What this error means
404 Not Found — POST /v1/messages/count_tokens is a Anthropic API failure pattern reported for developers trying to fix 404 error when calling anthropic count_tokens endpoint, or resolve unexpected rate limiting caused by sdk fallback behavior. Based on the imported evidence, treat this as a tool-specific troubleshooting page rather than a generic API error.
Why this happens
New-api PR #4441 documents a real production incident: a single Claude Code Desktop session sends 250 count_tokens probe requests per minute when the endpoint returns 404, each request ~53KB with full tool schema but max_tokens=1, exhausting upstream RPM quota and causing 429 for all users on the channel for ~2 minutes.
Common causes
- When the /v1/messages/count_tokens endpoint returns 404, Claude SDK/CLI falls back to sending max_tokens=1 probe requests to estimate token count. A single session can fire 250+ such probes per minute (each ~53KB with tool schema), exhausting the RPM quota and causing 429 errors for all users on the same API channel.

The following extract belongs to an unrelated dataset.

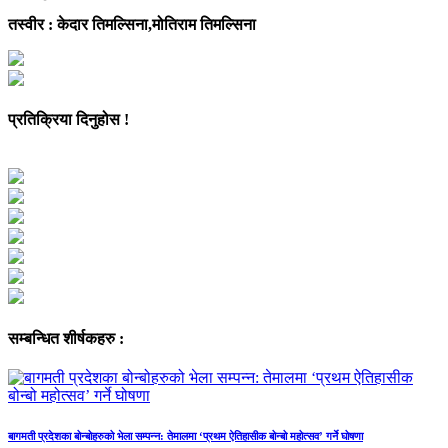
तस्वीर : केदार तिमल्सिना,मोतिराम तिमल्सिना
प्रतिक्रिया दिनुहोस !
सम्बन्धित शीर्षकहरु :
बागमती प्रदेशका बोन्बोहरुको भेला सम्पन्न: तेमालमा ‘प्रथम ऐतिहासीक बोन्बो महोत्सव’ गर्ने घोषणा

- New-api PR #4441 documents a real production incident: a single Claude Code Desktop session sends 250 count_tokens probe requests per minute when the endpoint returns 404, each request ~53KB with full tool schema but max_tokens=1, exhausting upstream RPM quota and causing 429 for all users on the channel for ~2 minutes.
Quick fixes
- Confirm the exact error signature matches
404 Not Found — POST /v1/messages/count_tokens. - Check the Anthropic API account, local tool state, and provider configuration involved in the failing workflow.
- Reduce request pressure, check quota or plan limits, and retry with backoff instead of immediate repeated requests.
Platform/tool-specific checks
- Verify the command, editor, extension, or API client that produced the error.
- Compare local settings with CI, deployment, or editor-level settings when the error appears in only one environment.
- Avoid deleting credentials, local model data, or project settings until the failing scope is clear.
Step-by-step troubleshooting
- Capture the exact error message and the command, editor action, or request that triggered it.
- Check whether the failure is account/auth, quota/rate, model/provider, local runtime, or deployment configuration.
- Review the source evidence below and compare it with your environment.
- Apply one change at a time and rerun the smallest failing action.
- Keep the working fix documented for the team or deployment environment.
How to prevent it
- Keep provider/tool configuration documented.
- Record non-secret diagnostics such as tool version, provider name, model name, and command path.
- Add a lightweight check before CI or production workflows depend on the tool.